First, anything is a medical device if it meets FDA’s definition of a device. “If it quacks like a duck—is intended for use in the diagnosis, cure, mitigation, treatment, or prevention of disease (or other health related conditions like injury), it is a duck. Calling it a chicken or even a turkey does not change a regulatory agency’s perception of the quacking product’s “‘duckness,’” says Tim Gee at Medicalconnectivity.com.
It is also a medical device if it is considered a medical device data system (MDDS). This new category from FDA is reserved for those products involved in acquiring data from one or more devices, storing the data, transforming them, displaying, and otherwise making them available to other applications.

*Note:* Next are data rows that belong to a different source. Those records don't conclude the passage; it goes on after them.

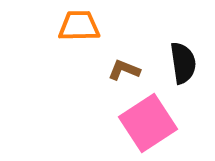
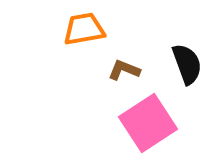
orange trapezoid: moved 5 px right, 3 px down; rotated 9 degrees counterclockwise
black semicircle: moved 4 px right, 1 px down; rotated 12 degrees counterclockwise
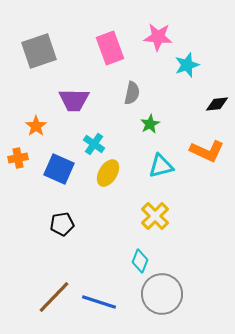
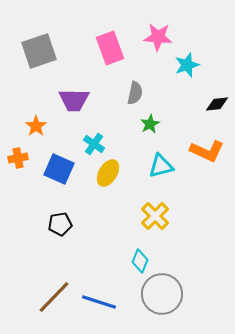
gray semicircle: moved 3 px right
black pentagon: moved 2 px left
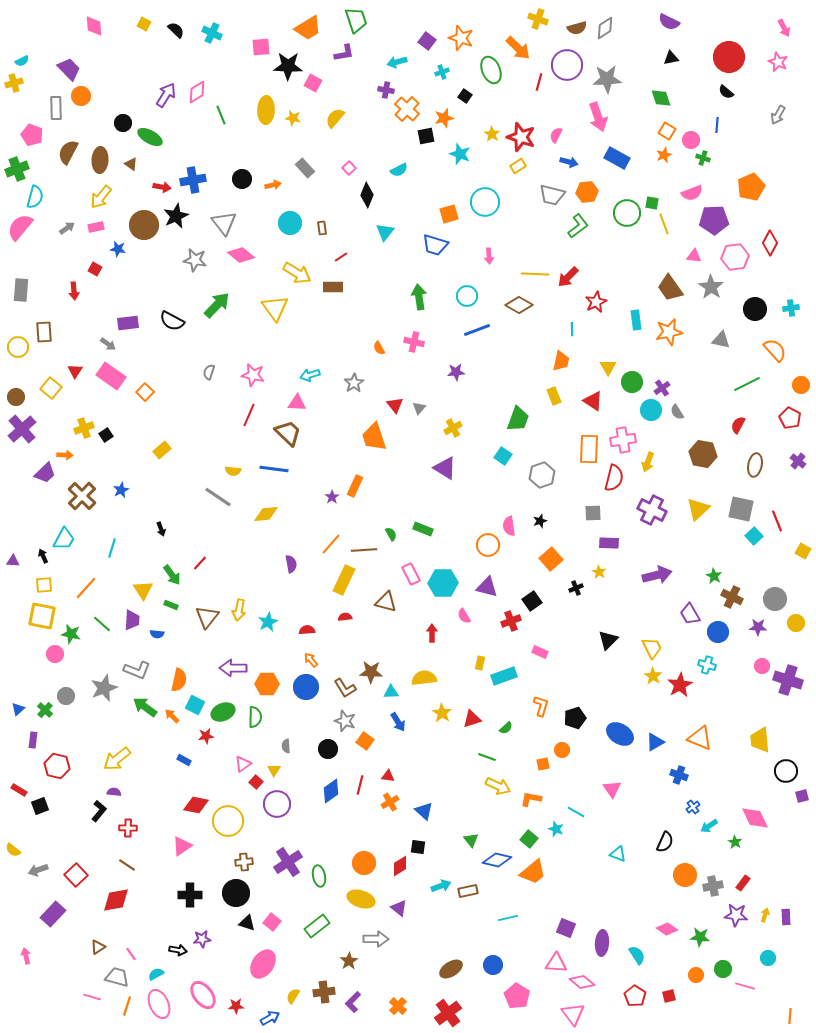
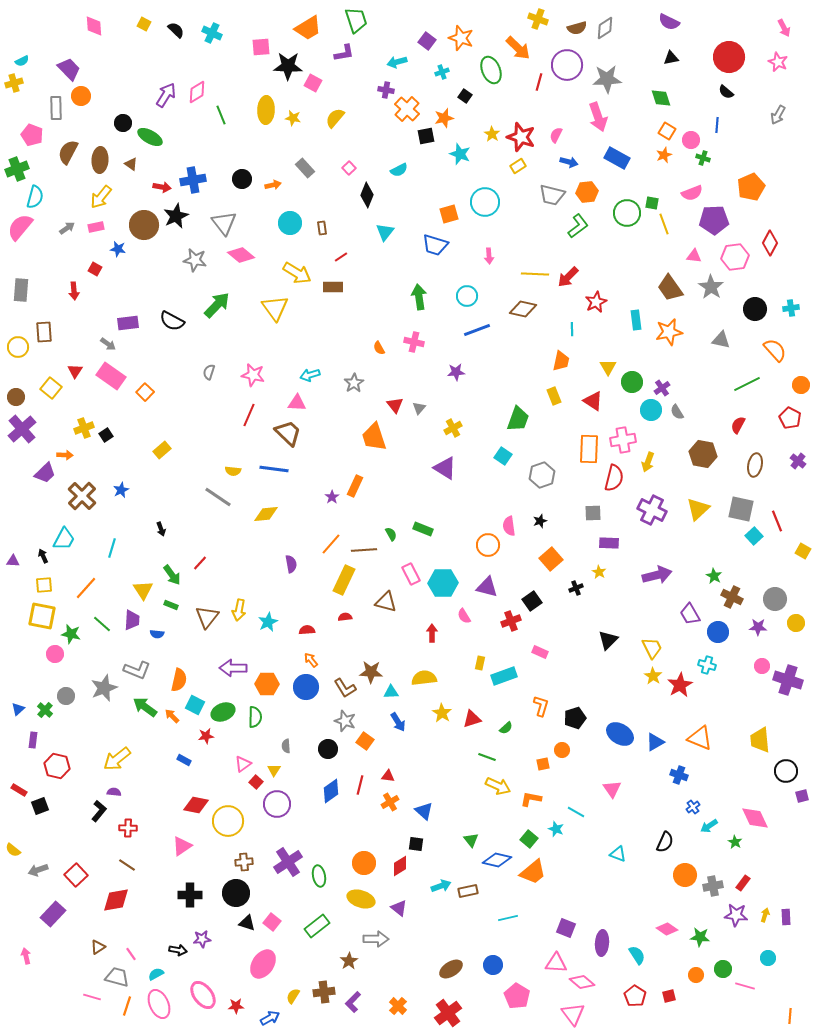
brown diamond at (519, 305): moved 4 px right, 4 px down; rotated 16 degrees counterclockwise
black square at (418, 847): moved 2 px left, 3 px up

Simply put, however, companies that manufacture products that make claims to be medical devices or perform clinical operations will be considered medical devices. For example, say a software vendor creates an app to view DICOM images on the iPhone and iPad but expressly states that it can’t be used to render an actual diagnosis. So then, what is the app for? FDA says it is a medical device.
Smartphone companies have been backing off their claims to be considered medical devices, after some trouble. “Apple came perilously close to claiming the iPhone was a medical device during their iOS 3.0 intro event. Since then, Apple’s toned down their aggressive marketing of the iPhone (and iPad) as medical devices, though they still show examples of medical device applications in commercials, at events and on their web site,” says Gee.
Gee’s basic advice for manufacturers is to track regulatory actions. General purpose products and services (smartphones, cell carrier networks, WiFi equipment) should develop a regulatory strategy (either to help you move into the healthcare space or to move away from it).